You are TOTALLY right that social nudity encourages "taking off emotional barriers along with our clothes," but first-timers don't understand and feel nudity is a huge barrier to overcome, especially women who are socialized that nudity is only for the most intimate of relationships with deep trust and love for the man. Even women who are used to swimming, and being on beaches in revealing swimsuits, and who enjoy seeing men respond to what we wear, often feel very awkward taking off our swimsuits and letting not only our boyfriend but other men on the beach see those last few parts of our bodies that our swimsuits cover. It's far more difficult for women like me, taught that except for doctors, no man until our husband on our wedding night should see us nude, and even more difficult for married couples who feel they're somehow breaking the trust of their marriage when, perhaps for the first time in years or even decades, they're undressing with men other than their husband and women other than their wife. Resorts often say married couples must visit together, and there are good reasons for that. From our experience, when a married couple try social nudity for the first time, it's best they undress together and then hold hands or have their arms around each other's waists as they watch the rest of the group undress so the wife learns it's perfectly okay for her husband to enjoy seeing other nude women, and the husband learns that it's perfectly okay for a nude male friend to enjoy seeing his wife nude.

For dating couples, it's incredibly fun seeing men and women struggle with fears and false modesty as they undress together in a group of friends. Initially blushing with socially conditioned embarrassment as they undress and are seen nude by friends and see their friends nude, they begin to enjoy the sensations of warm sun and warm breezes, and their bodies begin to respond as they were created to do.

It is perfectly normal, natural, and healthy for young people to enjoy seeing each other without their clothes, and that enjoyment washes away their modesty. As experienced nudists know, that process usually takes somewhere around 10 to 15 minutes, maybe half an hour for the most modest of new nudists.

I use that phrase "new nudists" because we almost never have someone agree to go nude with us in a group of friends who doesn't get "hooked" after their first experience, no matter how scared they were before they tried it, and no matter how opposed the reluctant wife or reluctant girlfriend was to trying social nudity. Yes, we know couples who had bad experiences on a public beach with gawkers or with unfriendly and suspicious older people at a resort, and women who had bad experiences going solo without a boyfriend or husband, but when couples try social nudity with trusted friends, the first time is almost never the last time.

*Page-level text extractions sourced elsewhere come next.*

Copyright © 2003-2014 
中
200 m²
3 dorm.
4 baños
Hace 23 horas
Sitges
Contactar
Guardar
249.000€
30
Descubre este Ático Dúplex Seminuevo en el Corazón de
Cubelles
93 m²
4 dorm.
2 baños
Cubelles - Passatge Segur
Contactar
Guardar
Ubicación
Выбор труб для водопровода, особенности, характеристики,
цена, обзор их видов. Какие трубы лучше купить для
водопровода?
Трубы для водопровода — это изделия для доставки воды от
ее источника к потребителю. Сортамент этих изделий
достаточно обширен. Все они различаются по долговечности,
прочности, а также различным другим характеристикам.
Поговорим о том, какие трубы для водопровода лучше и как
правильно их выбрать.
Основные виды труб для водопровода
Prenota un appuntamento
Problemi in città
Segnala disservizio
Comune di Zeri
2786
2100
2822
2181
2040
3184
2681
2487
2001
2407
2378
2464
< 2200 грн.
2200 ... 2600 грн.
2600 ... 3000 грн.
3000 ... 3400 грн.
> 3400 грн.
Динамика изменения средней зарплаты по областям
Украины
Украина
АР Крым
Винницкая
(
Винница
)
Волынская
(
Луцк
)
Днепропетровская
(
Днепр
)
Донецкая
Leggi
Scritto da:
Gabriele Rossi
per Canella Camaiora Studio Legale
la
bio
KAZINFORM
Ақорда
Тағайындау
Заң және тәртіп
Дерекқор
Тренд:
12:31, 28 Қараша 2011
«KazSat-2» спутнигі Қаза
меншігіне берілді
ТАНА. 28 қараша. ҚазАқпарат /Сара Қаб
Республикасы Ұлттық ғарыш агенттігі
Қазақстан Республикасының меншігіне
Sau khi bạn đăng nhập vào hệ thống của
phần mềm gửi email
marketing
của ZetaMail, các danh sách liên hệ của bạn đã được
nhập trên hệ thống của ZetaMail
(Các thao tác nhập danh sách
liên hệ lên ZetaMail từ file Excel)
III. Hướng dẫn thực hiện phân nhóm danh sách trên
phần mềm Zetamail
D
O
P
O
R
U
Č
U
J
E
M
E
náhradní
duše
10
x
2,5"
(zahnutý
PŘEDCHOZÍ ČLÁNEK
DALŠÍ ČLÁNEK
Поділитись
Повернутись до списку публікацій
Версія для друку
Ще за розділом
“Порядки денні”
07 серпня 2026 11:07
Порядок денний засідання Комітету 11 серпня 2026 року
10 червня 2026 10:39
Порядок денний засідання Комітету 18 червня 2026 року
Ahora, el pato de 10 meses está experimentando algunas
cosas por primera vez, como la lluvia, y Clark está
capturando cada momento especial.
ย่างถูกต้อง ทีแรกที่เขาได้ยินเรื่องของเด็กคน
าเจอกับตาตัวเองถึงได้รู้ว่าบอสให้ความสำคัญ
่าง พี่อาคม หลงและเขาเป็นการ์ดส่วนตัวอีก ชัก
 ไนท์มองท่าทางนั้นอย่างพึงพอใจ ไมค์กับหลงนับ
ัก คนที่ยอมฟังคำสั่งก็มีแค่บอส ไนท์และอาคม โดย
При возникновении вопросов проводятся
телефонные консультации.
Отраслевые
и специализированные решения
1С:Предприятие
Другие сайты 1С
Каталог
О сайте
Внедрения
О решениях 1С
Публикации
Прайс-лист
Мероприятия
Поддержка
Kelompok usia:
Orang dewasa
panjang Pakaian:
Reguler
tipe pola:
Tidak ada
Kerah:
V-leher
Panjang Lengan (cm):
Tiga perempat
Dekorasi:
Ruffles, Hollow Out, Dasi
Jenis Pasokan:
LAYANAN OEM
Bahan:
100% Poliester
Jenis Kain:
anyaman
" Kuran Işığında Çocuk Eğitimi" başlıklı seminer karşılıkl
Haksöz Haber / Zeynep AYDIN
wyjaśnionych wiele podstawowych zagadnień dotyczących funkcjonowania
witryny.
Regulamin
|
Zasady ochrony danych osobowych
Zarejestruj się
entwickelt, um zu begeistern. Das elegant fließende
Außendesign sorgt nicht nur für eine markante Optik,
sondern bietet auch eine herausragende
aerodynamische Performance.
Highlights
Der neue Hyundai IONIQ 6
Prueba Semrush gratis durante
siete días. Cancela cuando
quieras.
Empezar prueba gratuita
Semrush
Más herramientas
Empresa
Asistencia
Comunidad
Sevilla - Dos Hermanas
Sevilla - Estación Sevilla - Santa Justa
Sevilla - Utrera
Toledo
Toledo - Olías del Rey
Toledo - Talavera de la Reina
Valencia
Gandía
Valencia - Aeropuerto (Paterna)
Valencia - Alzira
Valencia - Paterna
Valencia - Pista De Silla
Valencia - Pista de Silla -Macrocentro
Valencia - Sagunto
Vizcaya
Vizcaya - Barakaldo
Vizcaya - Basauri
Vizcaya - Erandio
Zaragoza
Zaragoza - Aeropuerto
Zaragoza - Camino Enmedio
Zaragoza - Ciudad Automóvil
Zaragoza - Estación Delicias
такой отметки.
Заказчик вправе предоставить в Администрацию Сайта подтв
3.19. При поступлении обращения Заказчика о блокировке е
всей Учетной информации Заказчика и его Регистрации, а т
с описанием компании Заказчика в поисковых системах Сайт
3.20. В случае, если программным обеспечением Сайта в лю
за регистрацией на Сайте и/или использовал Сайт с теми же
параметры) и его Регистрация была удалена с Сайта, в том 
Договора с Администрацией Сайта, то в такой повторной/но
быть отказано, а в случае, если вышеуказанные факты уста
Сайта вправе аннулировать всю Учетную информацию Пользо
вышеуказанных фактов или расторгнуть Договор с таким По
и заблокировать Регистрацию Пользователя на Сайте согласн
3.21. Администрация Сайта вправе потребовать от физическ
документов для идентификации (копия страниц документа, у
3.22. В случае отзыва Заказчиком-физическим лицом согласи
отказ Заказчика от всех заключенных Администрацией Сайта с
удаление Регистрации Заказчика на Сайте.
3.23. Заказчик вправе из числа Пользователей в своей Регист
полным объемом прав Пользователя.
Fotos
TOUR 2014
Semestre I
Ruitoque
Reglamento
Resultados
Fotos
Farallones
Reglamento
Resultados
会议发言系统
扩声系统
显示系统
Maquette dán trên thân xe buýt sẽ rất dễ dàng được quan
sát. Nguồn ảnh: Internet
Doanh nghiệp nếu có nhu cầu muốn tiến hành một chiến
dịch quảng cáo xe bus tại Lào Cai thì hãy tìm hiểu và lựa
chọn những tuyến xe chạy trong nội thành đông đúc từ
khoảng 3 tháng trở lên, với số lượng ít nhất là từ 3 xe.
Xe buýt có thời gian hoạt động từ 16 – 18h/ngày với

What we call the "adorable awkwardness" of a young couple undressing together soon turns into enjoyment and excitement as not only the man but also the woman learn to enjoy seeing and being seen. It's not unusual for a woman who stoically agreed to go a nude beach with her boyfriend, expecting to hate it and going only because he wanted her to go, to be very surprised as her body responds to the sensual enjoyment of water gliding over her nude body as she swims nude, and then gets dried off by the warm sun and warm breezes on the beach. Before too long, she's feeling, "I know I'm supposed to be uncomfortable, but I really love swimming and sunbathing nude, and I'm even beginning to enjoy men looking at my nude body the same way they look at me in the cute bikini I spent so much time picking out."